Currently, clinical decision support is the most common use area for AI (61 percent), followed by dictation assistant or transcription (50 percent) and diagnostic medical imaging (48 percent). 

Although implementing AI is beneficial and transformative for health systems, it is crucial to proceed with caution and balance healthcare AI in a thoughtful and effective way, a National Academy of Medicine report stated.  

First, there should be complete transparency on the composition, semantics, provenance, and quality of data used to develop AI tools, researchers said. There should also be definitive separation of data, algorithmic, and performance reporting in AI dialogue. 

Human-centered tools should be at the forefront of AI implementation, and these tools should support humans rather than replace it with full automation.

Furthermore, the AI community must develop a framework for implementation and maintenance by incorporating existing best practices of ethical inclusivity, software development, implementation science, and human–computer interaction.

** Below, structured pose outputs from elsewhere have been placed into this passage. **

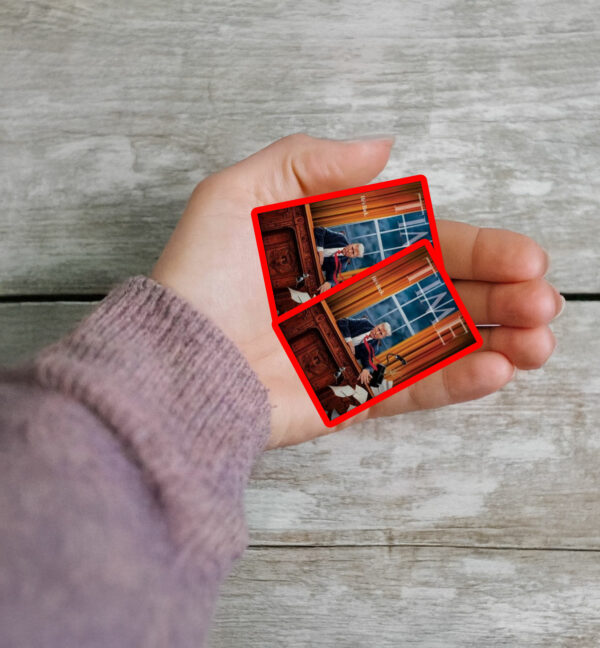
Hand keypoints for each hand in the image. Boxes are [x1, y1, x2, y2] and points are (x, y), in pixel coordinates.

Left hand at [151, 134, 562, 448]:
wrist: (173, 363)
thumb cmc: (200, 276)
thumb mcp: (240, 194)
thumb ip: (310, 162)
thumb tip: (384, 150)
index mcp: (340, 248)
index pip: (423, 242)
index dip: (476, 248)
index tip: (523, 256)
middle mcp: (355, 295)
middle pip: (443, 292)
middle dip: (499, 295)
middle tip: (542, 300)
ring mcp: (356, 347)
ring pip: (440, 341)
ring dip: (495, 340)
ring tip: (539, 340)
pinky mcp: (350, 395)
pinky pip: (412, 388)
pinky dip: (456, 380)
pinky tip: (497, 369)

“AI is primed to transform revenue cycle management for those providers who understand how to use it strategically,” Luyuan Fang, PhD, chief AI officer at Change Healthcare, said in the press release detailing the study.

“Providers that close the gaps revealed by this research will be well-positioned to reap financial, operational, and clinical gains from the technology—including improving the end-to-end revenue cycle, claims accuracy, denial reduction, clinical insights, level-of-care prediction, and more,” Fang continued.